I have 560 hours in Civ5, 850 hours in Civ6 and 160 hours in Civ7 already. Based on how fun it is to me and the amount of coming content/patches ahead, I expect my Civ7 hours to be much higher than Civ6 in the end.
But to each its own. With radical changes it's totally understandable that some players who like previous versions aren't happy with Civ7.
The challenge for Civ7 will be to attract new gamers, ideally in larger numbers than the ones who pass in order to stick with Civ6 (or earlier). This is what Civ5 did, building the client base even though many long-time Civ fans hated the game and stayed with Civ4. It's what Civ6 did even better than Civ5, broadening the client base significantly, which more than made up for people like me who found it boring and stayed with Civ5 (it also helped that Civ6 brought back some of the fans who skipped Civ5).
I'd have more confidence that Civ7 will ultimately succeed if the launch hadn't gone the way it has. They seem to have found a staggering number of different ways to turn away potential customers:
- new mechanics associated with an unsuccessful competitor (age system = Humankind)

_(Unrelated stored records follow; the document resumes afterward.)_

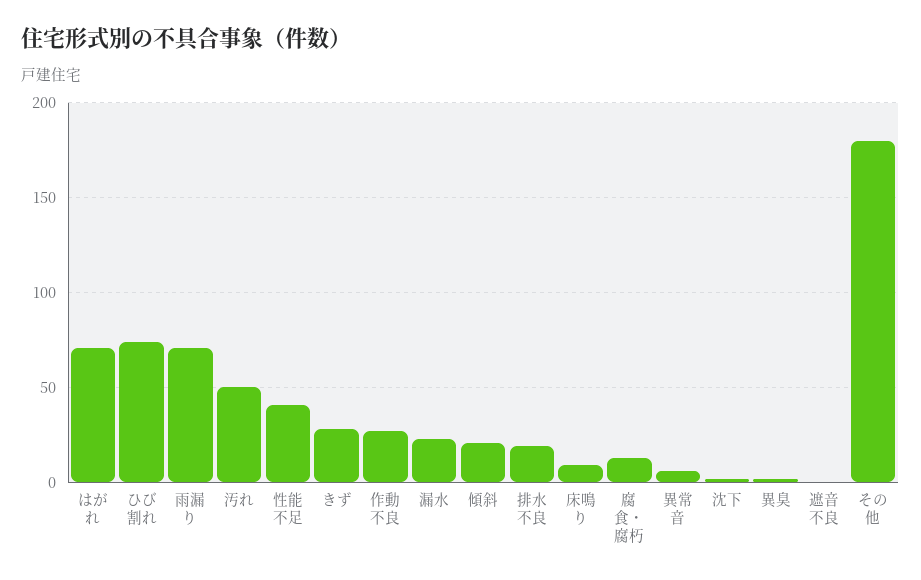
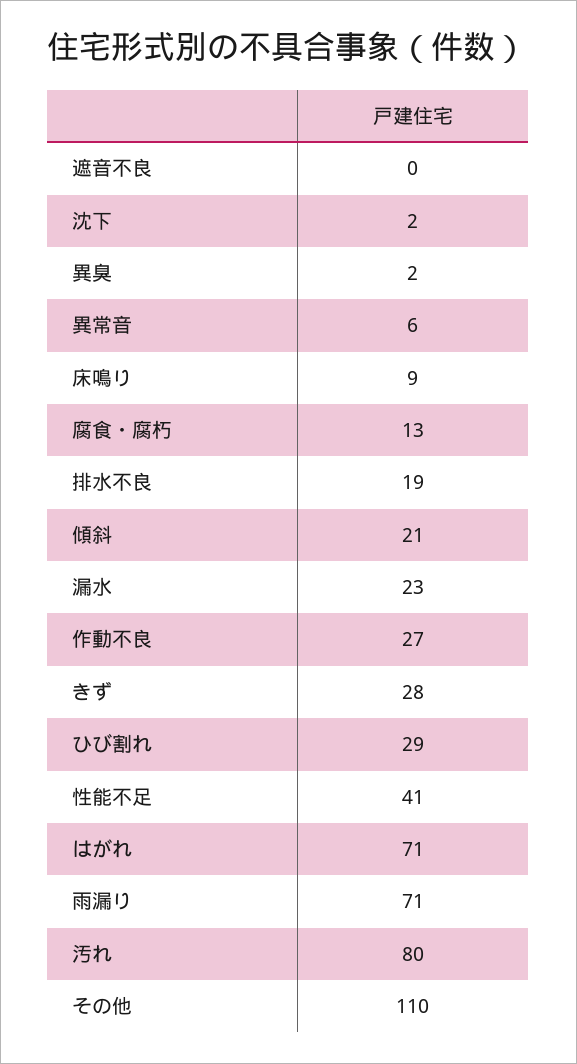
  {
    "はがれ": 71,
-   "ひび割れ": 75,
+   "ひび割れ": 29,
    "雨漏り": 71,
-   "汚れ": 50,
+   "汚れ": 80,
    "性能不足": 41,
    "きず": 28,
    "作動不良": 27,
    "漏水": 23,
    "傾斜": 21,
    "排水不良": 19,
    "床鳴り": 9,
    "腐食・腐朽": 13,
    "異常音": 6,
    "沈下": 2,
    "異臭": 2,
    "遮音不良": 0,
-   "その他": 180
+   "その他": 110
  }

- no England / UK (a huge market) in the base game
- sloppy UI that turned off people who bought the game because they didn't care about the above
- embedded Denuvo DRM code to dissuade some of the people who wouldn't have cared about any of the above
- a DLC shortly after the base game launch that caused some people who wouldn't have cared about any of the above to feel like Firaxis/2K are being greedy/charging too much
- mixed AI quality reviews keeping people who care about that on the sidelines
- no Genghis Khan

("Not including Genghis Khan in the base game was a mistake." - every Civ lead developer)
Now they're facing headwinds associated with a lot of negative reviews, which will make it harder to find new people to try out the series for the first time and harder to attract former customers who hesitated to buy the game on launch for some or all of the reasons above. Can they overcome this? Yes, especially the UI (In Sukritact I trust!) But they have their work cut out for them.